* **WHAT IS REQUIRED**
Output every line of text in the data below as a JSON list of strings, one string per line, with blank lines left out. Leave the pictures out of the answer.

[[ DATA EXTRACTS, beginning ]]

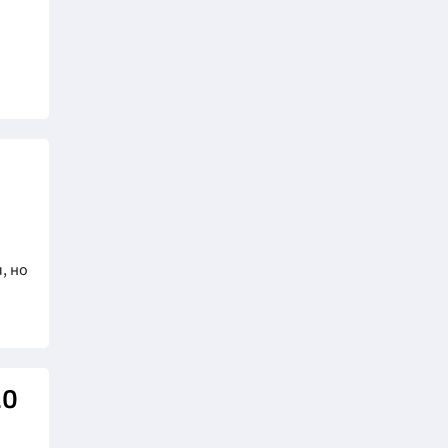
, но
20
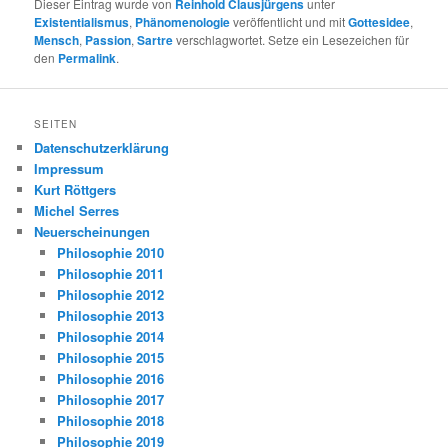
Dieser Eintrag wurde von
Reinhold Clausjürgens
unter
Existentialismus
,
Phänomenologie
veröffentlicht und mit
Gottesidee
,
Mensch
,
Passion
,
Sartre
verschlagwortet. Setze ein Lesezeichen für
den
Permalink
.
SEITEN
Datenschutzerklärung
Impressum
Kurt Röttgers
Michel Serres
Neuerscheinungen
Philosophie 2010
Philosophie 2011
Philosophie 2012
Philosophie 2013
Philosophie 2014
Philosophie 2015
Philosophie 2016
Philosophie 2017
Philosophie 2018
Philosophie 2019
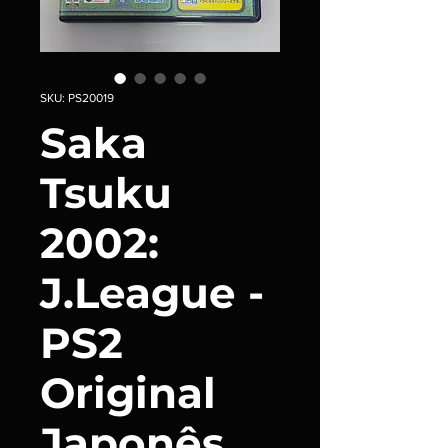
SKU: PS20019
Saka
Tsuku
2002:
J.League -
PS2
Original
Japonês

[[ DATA EXTRACTS, end ]]

* **YOUR SOLUTION**
[
  ", но",
  "20",
  "Dieser Eintrag wurde von",
  "Reinhold Clausjürgens",
  "unter",
  "Existentialismus",
  ",",
  "Phänomenologie",
  "veröffentlicht und mit",
  "Gottesidee",
  ",",
  "Mensch",
  ",",
  "Passion",
  ",",
  "Sartre",
  "verschlagwortet. Setze ein Lesezeichen für",
  "den",
  "Permalink",
  ".",
  "SEITEN",
  "Datenschutzerklärung",
  "Impressum",
  "Kurt Röttgers",
  "Michel Serres",
  "Neuerscheinungen",
  "Philosophie 2010",
  "Philosophie 2011",
  "Philosophie 2012",
  "Philosophie 2013",
  "Philosophie 2014",
  "Philosophie 2015",
  "Philosophie 2016",
  "Philosophie 2017",
  "Philosophie 2018",
  "Philosophie 2019",
  "SKU: PS20019",
  "Saka",
  "Tsuku",
  "2002:",
  "J.League -",
  "PS2",
  "Original",
  "Japonês"
]